Un nouveau paysage politique

Après des craintes de manipulation du second vote, plusieurs observateurs ont souligné que ce résultat, très défavorable à l’hyperprésident turc, représentait une victoire pour la démocratie. Ce dernier a en effet suivi les électeurs turcs. Lors du scrutin législatif de juin 2015, l’AKP qui avait perdu sa majorité, avait choisi d’organiser un second scrutin sur fond de reprise du conflit avec les indépendantistes kurdes du PKK pour mieux diviser l’opposition. Une observation qu’il faut toutefois relativiser : compte tenu de la forte avance du candidat de l’opposition dans les sondages, toute manipulation politique du vote aurait cette fois été très délicate.

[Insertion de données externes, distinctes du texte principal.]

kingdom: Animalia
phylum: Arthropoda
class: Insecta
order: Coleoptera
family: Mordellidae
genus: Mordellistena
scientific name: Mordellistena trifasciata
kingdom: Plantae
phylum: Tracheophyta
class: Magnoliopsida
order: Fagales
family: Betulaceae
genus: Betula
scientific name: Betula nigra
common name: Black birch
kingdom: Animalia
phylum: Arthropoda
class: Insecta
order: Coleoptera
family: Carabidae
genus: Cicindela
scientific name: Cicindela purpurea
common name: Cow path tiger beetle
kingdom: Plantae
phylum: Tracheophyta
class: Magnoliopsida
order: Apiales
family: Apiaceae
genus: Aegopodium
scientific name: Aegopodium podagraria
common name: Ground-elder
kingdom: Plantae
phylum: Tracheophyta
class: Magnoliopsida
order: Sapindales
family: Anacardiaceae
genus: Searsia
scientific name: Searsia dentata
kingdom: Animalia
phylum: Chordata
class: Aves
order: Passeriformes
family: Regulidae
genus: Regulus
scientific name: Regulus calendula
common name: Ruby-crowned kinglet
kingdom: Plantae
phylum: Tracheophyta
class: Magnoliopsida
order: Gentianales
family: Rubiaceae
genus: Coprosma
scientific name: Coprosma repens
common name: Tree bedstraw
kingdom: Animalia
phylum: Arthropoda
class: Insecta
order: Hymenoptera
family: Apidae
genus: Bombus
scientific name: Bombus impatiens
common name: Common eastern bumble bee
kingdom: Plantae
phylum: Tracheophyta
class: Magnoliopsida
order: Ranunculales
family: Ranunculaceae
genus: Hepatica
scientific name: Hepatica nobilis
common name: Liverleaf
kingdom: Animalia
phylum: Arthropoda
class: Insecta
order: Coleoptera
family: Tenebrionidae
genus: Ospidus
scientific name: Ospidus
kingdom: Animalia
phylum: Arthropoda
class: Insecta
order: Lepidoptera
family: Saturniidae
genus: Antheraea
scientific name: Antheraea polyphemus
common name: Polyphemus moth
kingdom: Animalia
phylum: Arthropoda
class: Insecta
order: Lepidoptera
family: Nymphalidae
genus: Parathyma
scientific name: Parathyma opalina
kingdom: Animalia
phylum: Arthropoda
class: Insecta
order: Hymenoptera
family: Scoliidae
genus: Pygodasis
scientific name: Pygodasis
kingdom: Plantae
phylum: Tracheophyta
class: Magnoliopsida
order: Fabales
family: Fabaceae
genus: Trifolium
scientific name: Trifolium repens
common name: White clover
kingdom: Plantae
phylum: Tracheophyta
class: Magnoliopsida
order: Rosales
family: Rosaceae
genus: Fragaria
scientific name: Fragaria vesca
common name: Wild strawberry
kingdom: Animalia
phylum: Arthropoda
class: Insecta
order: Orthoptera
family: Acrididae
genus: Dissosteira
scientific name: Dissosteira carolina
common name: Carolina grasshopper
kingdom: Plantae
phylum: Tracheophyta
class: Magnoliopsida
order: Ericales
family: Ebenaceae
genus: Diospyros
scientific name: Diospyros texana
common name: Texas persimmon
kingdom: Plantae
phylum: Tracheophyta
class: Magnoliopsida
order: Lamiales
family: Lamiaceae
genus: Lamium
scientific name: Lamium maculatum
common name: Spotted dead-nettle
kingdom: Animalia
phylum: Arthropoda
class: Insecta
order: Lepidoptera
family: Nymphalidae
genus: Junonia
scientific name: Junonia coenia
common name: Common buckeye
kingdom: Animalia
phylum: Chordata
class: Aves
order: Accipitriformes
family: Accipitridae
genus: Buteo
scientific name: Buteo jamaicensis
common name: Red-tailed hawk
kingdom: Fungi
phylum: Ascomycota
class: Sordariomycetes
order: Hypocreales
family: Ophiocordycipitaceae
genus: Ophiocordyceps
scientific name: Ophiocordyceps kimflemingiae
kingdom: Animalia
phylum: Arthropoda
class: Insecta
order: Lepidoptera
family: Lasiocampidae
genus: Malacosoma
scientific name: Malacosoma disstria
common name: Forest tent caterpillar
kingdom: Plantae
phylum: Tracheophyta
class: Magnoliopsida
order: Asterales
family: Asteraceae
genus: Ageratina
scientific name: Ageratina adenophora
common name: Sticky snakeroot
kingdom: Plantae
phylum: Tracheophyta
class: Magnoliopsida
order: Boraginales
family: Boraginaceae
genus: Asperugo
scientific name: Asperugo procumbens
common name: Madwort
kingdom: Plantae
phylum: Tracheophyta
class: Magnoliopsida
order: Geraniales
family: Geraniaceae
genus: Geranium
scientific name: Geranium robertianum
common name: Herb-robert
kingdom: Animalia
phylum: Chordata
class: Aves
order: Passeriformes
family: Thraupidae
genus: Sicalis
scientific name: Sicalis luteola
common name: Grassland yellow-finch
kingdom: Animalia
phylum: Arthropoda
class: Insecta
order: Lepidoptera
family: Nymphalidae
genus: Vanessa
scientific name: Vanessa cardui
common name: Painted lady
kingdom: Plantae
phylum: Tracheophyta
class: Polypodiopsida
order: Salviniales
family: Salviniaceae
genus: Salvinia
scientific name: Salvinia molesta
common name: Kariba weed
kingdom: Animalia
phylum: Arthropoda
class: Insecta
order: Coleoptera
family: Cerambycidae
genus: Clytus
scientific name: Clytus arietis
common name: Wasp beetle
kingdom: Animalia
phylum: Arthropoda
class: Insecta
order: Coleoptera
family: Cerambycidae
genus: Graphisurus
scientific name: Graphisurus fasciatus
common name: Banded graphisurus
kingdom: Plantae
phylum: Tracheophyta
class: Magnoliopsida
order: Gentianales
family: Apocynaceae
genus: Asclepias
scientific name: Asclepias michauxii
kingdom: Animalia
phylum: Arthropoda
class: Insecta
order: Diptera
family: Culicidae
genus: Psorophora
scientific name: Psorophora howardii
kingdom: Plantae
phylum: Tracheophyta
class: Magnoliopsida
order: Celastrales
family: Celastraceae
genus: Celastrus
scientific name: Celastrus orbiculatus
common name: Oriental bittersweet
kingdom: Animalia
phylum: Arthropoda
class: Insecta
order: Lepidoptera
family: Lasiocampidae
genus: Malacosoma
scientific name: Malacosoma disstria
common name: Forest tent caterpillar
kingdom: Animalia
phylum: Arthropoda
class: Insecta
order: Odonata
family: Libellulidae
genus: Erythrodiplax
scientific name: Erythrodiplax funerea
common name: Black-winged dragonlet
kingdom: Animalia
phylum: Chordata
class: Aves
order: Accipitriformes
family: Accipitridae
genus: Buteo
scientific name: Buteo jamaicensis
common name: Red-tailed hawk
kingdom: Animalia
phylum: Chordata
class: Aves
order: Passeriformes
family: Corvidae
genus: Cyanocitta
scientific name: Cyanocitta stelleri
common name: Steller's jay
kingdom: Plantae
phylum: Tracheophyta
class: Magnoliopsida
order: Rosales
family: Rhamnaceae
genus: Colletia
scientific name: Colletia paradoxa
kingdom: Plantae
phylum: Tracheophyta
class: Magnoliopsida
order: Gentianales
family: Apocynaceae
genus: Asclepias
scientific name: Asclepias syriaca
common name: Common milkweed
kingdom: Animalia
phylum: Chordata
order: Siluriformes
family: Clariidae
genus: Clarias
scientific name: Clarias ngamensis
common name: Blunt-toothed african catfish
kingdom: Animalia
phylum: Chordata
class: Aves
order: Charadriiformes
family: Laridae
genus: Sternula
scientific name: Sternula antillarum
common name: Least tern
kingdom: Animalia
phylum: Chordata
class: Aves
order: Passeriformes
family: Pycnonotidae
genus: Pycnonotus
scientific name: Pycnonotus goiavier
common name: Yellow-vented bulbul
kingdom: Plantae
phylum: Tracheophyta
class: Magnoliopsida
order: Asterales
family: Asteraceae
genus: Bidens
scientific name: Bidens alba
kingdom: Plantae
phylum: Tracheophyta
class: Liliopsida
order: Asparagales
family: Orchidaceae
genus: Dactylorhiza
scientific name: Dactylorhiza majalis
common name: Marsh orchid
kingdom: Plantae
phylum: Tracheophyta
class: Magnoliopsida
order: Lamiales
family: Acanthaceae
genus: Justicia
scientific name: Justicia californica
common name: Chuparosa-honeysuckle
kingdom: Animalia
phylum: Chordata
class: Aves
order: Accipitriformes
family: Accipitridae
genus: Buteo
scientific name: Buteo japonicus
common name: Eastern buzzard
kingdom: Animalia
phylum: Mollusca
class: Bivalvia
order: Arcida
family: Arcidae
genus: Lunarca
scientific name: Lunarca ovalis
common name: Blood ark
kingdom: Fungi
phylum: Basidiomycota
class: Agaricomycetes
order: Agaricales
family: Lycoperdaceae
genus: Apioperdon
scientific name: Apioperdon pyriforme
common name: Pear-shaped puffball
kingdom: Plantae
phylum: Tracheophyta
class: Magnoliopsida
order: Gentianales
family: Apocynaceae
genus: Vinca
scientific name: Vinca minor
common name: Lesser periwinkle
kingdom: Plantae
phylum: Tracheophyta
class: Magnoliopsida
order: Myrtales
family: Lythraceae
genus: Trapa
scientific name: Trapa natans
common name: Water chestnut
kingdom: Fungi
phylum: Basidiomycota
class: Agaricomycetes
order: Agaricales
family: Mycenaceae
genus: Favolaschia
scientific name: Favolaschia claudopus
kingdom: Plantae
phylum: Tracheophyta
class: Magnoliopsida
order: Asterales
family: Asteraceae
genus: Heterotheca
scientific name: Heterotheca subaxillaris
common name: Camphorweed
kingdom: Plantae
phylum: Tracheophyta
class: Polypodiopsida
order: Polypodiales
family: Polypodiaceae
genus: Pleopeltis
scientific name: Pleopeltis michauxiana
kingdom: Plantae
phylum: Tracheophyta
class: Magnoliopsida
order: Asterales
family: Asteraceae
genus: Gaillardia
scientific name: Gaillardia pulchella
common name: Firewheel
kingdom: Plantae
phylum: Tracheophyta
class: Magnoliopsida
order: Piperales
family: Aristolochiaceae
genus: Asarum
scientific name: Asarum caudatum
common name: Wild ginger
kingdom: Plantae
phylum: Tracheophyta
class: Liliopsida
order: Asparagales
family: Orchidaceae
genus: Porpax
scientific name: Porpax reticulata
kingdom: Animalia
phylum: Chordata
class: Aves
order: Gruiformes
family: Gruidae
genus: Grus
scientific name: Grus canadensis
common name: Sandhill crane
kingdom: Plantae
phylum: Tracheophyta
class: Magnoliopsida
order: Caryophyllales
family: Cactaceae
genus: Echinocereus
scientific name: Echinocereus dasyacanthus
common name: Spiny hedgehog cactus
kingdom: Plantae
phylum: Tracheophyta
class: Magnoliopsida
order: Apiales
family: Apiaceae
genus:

En face, Imamoglu a promis un « nouveau départ pour la Turquie » tout en se disant prêt à « travailler en harmonie » avec Erdogan.  De fait, ce dernier va se concerter sur la gestion d’Istamboul et éviter les dossiers difficiles (le conflit syrien, la crise économique prolongée, le conflit larvé avec les kurdes, les rapports très tendus avec les Etats Unis). Il sera libre de faire de sa bonne gestion de la ville une vitrine pour les présidentielles de 2023 – comme il l’a déjà fait pour ce scrutin, et comme Erdogan l’avait lui-même fait à la fin des années 90.

Erdogan est, quant à lui, dans une position délicate. Saura-t-il se saisir de ces dossiers y apporter des solutions à même de le représidentialiser ? Choisira-t-il de laisser Imamoglu gouverner Istamboul en paix – au risque de le laisser devenir un sérieux rival pour la présidentielle de 2023 ? Ou préférera-t-il de l’attaquer, au risque de le victimiser davantage et renforcer son statut de nouveau héros de l’opposition somme toute très divisée ? L’homme politique émérite est d’une adresse hors du commun et a su résister à plus d’un orage avant celui-ci. Mais avec ce vote sanction – et plus largement son recul dans les grandes villes du pays – pour la première fois, il semble en panne d’innovation.